Des Britanniques lancent une pétition pour réclamer la permanence de la nationalité de l’UE

La Commission européenne devrait enregistrer officiellement le 23 juillet prochain une pétition pour rendre la citoyenneté de l’UE permanente. Cette nationalité de l’UE permanente semble viser plus particulièrement les citoyens britanniques, qui perdront les avantages liés à l’adhésion de leur pays à l’Union européenne lorsque le Brexit sera effectif.

L’initiative citoyenne européenne (ICE) derrière cette pétition, intitulée “Permanent European Union Citizenship” (‘Pour une citoyenneté de l’Union européenne permanente’), a pour objectif principal de garantir que la citoyenneté européenne et les droits qui y sont associés ne puissent être perdus une fois qu’ils ont été obtenus. Les organisateurs redoutent la prochaine perte du statut de citoyen de l’UE des Britanniques après le Brexit.

La citoyenneté de l’UE apporte des droits supplémentaires

La citoyenneté de l’UE – introduite par le traité de Maastricht de 1992 – ne se substitue pas à la citoyenneté nationale, mais elle en constitue un ajout, et apporte plusieurs droits supplémentaires, dont la liberté de circulation et de résidence au sein des différents pays de l’UE, mais aussi la possibilité de solliciter une protection diplomatique à l’étranger auprès de n’importe quelle ambassade de l’UE lorsque son propre pays n’y est pas représenté, par exemple.

À partir du 23 juillet, les organisateurs auront un an pour recueillir un million de signatures dans au moins sept pays de l’UE afin d’obliger la Commission à étudier la possibilité de la création d’une telle nationalité permanente.

L’organisateur britannique de la pétition, Anthony Simpson, a expliqué à la BBC que le but ultime de cette initiative était de poser le problème.  “Beaucoup de ressortissants britanniques ne comprennent pas qu’ils sont aussi des citoyens de l’UE”, déplore-t-il.
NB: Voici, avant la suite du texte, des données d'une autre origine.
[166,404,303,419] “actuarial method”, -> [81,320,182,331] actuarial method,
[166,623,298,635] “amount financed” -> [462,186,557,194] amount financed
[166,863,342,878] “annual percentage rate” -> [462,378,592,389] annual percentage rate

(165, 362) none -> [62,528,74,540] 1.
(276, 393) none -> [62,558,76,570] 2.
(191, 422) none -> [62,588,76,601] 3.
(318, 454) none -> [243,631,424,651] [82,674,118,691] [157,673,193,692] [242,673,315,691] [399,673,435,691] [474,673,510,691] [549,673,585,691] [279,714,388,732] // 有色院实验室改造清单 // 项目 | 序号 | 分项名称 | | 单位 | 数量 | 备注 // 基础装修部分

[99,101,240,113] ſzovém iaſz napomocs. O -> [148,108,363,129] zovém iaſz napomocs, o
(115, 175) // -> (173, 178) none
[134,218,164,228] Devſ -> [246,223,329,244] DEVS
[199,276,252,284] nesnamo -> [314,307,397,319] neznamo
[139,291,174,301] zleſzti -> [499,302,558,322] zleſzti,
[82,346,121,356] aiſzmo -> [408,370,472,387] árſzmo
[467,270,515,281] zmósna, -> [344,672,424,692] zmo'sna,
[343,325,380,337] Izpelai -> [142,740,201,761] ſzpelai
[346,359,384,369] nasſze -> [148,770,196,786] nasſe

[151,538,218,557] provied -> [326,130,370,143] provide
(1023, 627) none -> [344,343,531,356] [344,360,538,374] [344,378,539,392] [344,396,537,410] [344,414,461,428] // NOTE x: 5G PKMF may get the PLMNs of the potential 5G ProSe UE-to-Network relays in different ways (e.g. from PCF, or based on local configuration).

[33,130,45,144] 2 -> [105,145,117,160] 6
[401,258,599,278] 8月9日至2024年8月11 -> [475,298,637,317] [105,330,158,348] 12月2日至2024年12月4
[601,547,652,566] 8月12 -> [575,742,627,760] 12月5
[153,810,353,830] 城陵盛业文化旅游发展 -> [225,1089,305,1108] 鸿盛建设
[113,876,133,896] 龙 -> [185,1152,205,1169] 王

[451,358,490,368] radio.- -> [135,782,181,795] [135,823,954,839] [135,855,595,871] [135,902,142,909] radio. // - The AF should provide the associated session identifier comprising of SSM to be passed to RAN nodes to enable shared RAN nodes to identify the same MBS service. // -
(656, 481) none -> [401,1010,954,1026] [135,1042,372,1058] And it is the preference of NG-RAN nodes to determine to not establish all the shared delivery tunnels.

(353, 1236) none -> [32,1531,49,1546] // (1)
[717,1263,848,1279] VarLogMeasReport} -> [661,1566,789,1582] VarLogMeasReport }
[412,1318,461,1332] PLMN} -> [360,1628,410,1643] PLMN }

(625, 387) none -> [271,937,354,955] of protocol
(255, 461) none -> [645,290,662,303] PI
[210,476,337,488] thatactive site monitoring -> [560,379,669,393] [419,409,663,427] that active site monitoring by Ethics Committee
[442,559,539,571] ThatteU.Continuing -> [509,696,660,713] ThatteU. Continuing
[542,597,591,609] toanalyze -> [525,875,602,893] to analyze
Sa précédente ICE, appelée “Retaining European Citizenship” (Conserver la citoyenneté européenne), n’avait recueilli que 24 000 signatures.

Le Royaume-Uni doit quitter l’UE le 29 mars 2019, mais le pays a négocié une période de transition qui durera jusqu’à la fin de 2020, au cours de laquelle la libre circulation restera effective.

De plus en plus de Britanniques tentent d’obtenir un second passeport européen

Selon des statistiques obtenues par la BBC, provenant de 17 États membres de l’UE, 12 994 citoyens britanniques ont obtenu la nationalité d’un autre pays du bloc en 2017. En 2016, ils n’avaient été que 5 025, ce qui implique une hausse de 158 %, et en 2015, on en n’avait même recensé que 1 800.

L’Allemagne est le pays membre où les Britanniques réclament le plus volontiers leur seconde nationalité. 7 493 Britanniques ont obtenu la nationalité allemande en 2017, contre 2 702 l’année précédente, soit une augmentation de 177 %.

D’autres pays de l’UE enregistrent également de fortes hausses des demandes de naturalisation émanant de citoyens britanniques, et selon la BBC, on observe ce phénomène dans de nombreux États membres de l’UE. La France se classe second pays le plus populaire dans ce domaine, et la Belgique, troisième, avec 1381 demandes de passeports belges émanant de Britanniques (contre 506 l’année précédente) au cours de la même période.

Les données ne montrent pas que ces personnes quittent la Grande-Bretagne pour d’autres États membres, mais plutôt qu’un nombre croissant de personnes ayant des liens familiaux européens prennent la double nationalité pour profiter des droits induits par la citoyenneté européenne avant le départ de la Grande-Bretagne du bloc.

L’année dernière, le Financial Times avait publié des chiffres témoignant de la tendance inverse, c’est à dire une recrudescence de personnes sollicitant un passeport britannique, alors qu’elles proviennent d’autres États-Membres.